The implementation is in rank.c. There are several things to notice:

Two histograms are maintained throughout: a 16-bin coarse histogram and a 256-bin fine histogram, as mentioned above.

The histograms are updated incrementally, using either row major order or column major order, depending on the aspect ratio of the filter. For row major order, which is used when the filter height hf is larger than the width wf, the fast scan is down the column. For that case, for each column, generate the histogram for the entire filter at the first location (the top of the column). Then as the filter is moved down, remove the values for the old top row and add the values for the new bottom row.

Avoid special-case processing for pixels near the boundary by expanding the image by half the filter dimension on each side (specifically, half the horizontal dimension on left and right sides, and half the vertical dimension on top and bottom).

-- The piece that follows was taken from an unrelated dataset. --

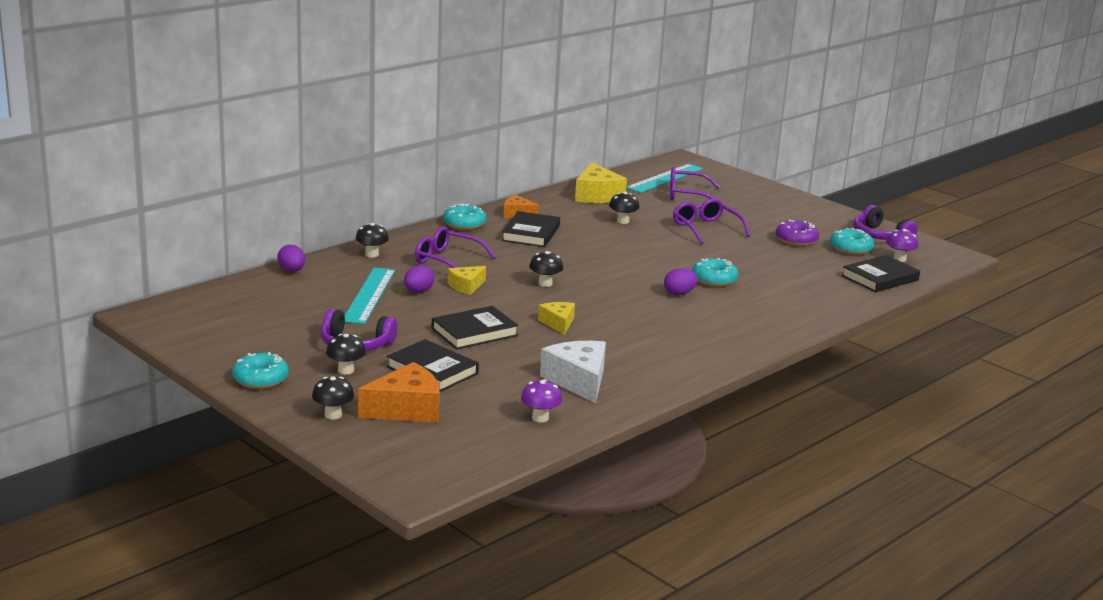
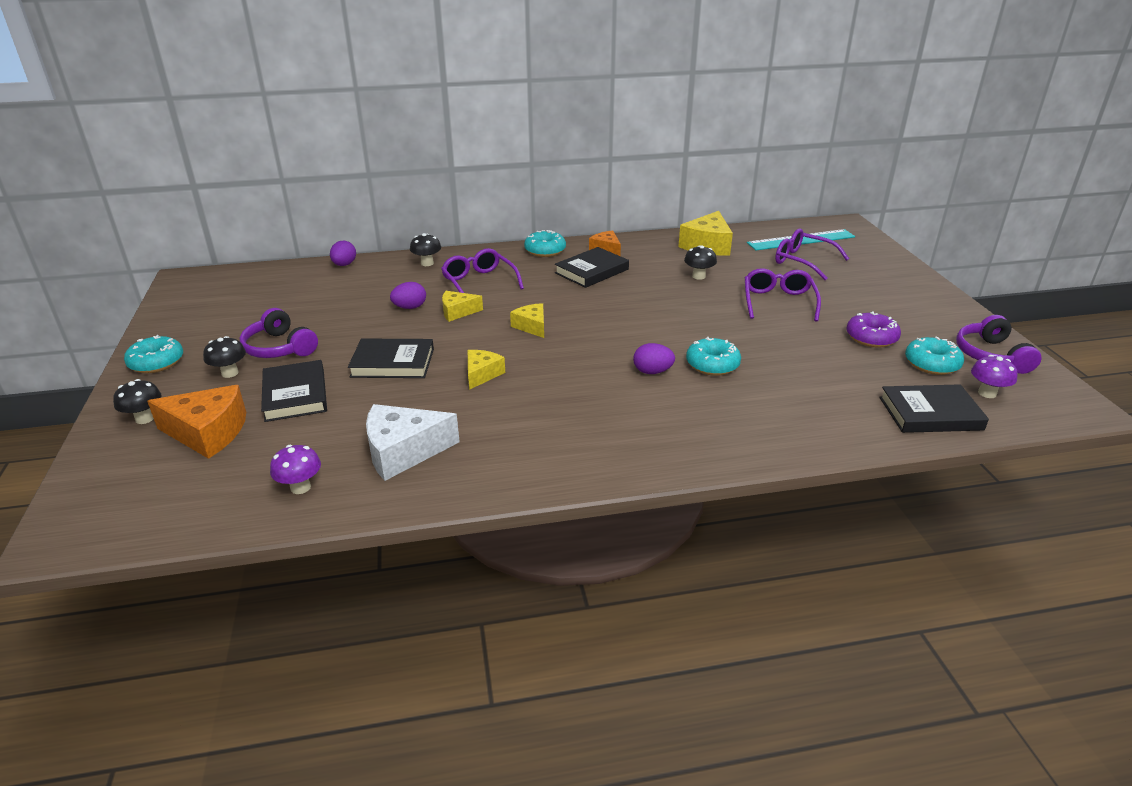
camera: 35 degrees right, 10 degrees up
(369, 295) = (366, 301): turquoise ruler -> none
(545, 283) = (532, 326): black mushroom -> yellow cheese
(578, 381) = (403, 451): white cheese -> white cheese turned 120 degrees counterclockwise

To avoid bias as far as possible in the added boundary pixels, we mirror the pixel values across the boundary.

For convenience, choose the filter “origin” implicitly at the UL corner. Then we can simply march through dimensions of the width and height of the original (un-bordered) image to generate the destination (rank-order) image.

If both filter dimensions are odd and the rank is either 0.0 or 1.0, we use instead grayscale erosion or dilation, respectively. The reason both dimensions have to be odd is that grayscale erosion and dilation are only computed using filters of odd width and height.

If the input rank is 0.0 or 1.0, with at least one filter dimension being even, it is necessary to use the slower rank order function. However, we move the rank value slightly off the input value (e.g., move 0.0 to 0.0001) to allow use of a simpler comparison in the inner loop that does the sum over histogram bins.

The operation is reasonably fast, considering its complexity. The speed is essentially independent of the size of the larger dimension of the filter. The time is approximately a constant plus a term that is linear in the smaller dimension of the filter (generated by prog/rank_reg.c). In the figure below we show the operation time per Mpixel vs the smaller filter dimension.

Note that a rank operation with a horizontal filter is faster than with a vertical filter when the small dimension is very small, but the incremental increase in time as the small dimension expands is larger for the horizontal filter. The latter effect can be understood because for the horizontal filter, the incremental pixel addressing is over two vertical columns, which is slower than addressing across two rows. For a moderate sized filter with a smallest dimension of 20, the rank order filter operates at about 4 MPix/sec on a 3 GHz machine. If you can speed this function up significantly, please let me know.